The third component of measure evaluation was development of numeric scoring criteria in four areas: psychometric testing, target populations, feasibility of data collection, and prevalence of current use (a component of feasibility). These numeric criteria are shown in Figure 1. Every measure in the matrices drawn from the compendium (i.e., those shown in Tables A.V.1a, A.V.2a, and A.V.3a) was assessed using these criteria.
The highlighted scores in Figure 1 were those AHRQ considered to be below the threshold for inclusion in the final set of candidate measures. Therefore, any measure that did not meet the minimum threshold in one or more categories was dropped from the original matrices to provide a more robust set of potential measures for AHRQ's consideration in the next phase of the DRA project. These evaluated sets of candidate measures can be found in Appendix V as well (Tables A.V.1b, A.V.2b, and A.V.3b). While the measure scan makes no recommendations regarding the relative merit of any of the measures or instruments included in these tables, they were used to inform the gap analysis for each DRA domain, which is described in the next three sections.
A few important contextual observations should be noted, prior to the gap analysis. First, our review of the many State tools and measure sets we collected showed an increasing emphasis on aligning State data collection with CMS requirements, specifically the six assurances of program management articulated in the Code of Federal Regulations.viii It is important to recognize this as a driving force in HCBS quality measurement, particularly when considering feasibility.
Second, many measures and constructs have been developed specific to the mental health population that align with the constructs in Table 1. Individuals with severe and persistent mental illness are generally not currently served through Medicaid HCBS programs. However, States will be able to use the new Medicaid 1915i State plan option to target this population and are encouraged to do so. Thus, they were judged to be important to the scan, despite lack of current use with Medicaid HCBS programs.

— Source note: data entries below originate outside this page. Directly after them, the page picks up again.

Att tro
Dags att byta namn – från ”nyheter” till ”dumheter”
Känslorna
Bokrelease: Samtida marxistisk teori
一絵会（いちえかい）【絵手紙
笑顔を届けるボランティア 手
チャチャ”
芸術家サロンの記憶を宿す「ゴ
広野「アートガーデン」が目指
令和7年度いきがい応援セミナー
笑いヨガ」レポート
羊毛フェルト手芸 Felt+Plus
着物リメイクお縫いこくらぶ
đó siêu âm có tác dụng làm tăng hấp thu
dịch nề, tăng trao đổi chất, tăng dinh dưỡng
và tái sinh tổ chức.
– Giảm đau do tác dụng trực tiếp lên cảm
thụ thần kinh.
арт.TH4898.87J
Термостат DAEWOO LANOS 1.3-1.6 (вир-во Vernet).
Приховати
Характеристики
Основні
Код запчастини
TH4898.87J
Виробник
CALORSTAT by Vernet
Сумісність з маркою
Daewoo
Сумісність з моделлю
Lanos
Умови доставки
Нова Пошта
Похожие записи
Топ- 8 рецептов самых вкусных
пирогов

Finally, our initial threshold evaluation criteria dropped measures that were not used by at least one State program providing or financing HCBS. Several participants at the final TEP meeting suggested that this exclusion criterion was too strict and argued for a more liberal interpretation of prevalence of current use. The scoring was consequently changed so that measures in current clinical use, although not necessarily by State Medicaid HCBS programs, were included in the final matrices.

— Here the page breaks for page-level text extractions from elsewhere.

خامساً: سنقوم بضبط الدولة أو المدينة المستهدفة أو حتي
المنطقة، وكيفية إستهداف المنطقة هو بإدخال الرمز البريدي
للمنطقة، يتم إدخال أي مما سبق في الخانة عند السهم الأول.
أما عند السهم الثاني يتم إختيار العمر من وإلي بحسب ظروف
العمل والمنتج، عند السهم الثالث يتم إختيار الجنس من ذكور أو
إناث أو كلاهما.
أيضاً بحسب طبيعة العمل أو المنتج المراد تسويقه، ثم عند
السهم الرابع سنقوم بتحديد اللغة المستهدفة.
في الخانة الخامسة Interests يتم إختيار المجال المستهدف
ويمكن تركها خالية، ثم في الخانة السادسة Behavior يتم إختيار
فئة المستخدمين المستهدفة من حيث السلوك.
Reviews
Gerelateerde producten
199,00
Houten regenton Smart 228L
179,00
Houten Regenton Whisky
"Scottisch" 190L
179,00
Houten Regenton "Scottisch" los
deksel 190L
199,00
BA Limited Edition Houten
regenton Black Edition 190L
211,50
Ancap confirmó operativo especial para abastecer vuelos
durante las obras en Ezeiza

There is one important caveat to the categorization of the measure constructs discussed below. In essence, all quality measures can be considered measures of program performance. For the sake of organizational convenience, and to comply with the language of the DRA, we have divided the constructs in Table 1 into two categories: functioning (broadly defined) and client experience, based on client report. The remaining or residual constructs are discussed in the section on program performance. However, there is overlap between measures of client function and experience and assessment of program performance. In fact, this final domain in some ways subsumes the previous two, making the division among the three domains somewhat artificial.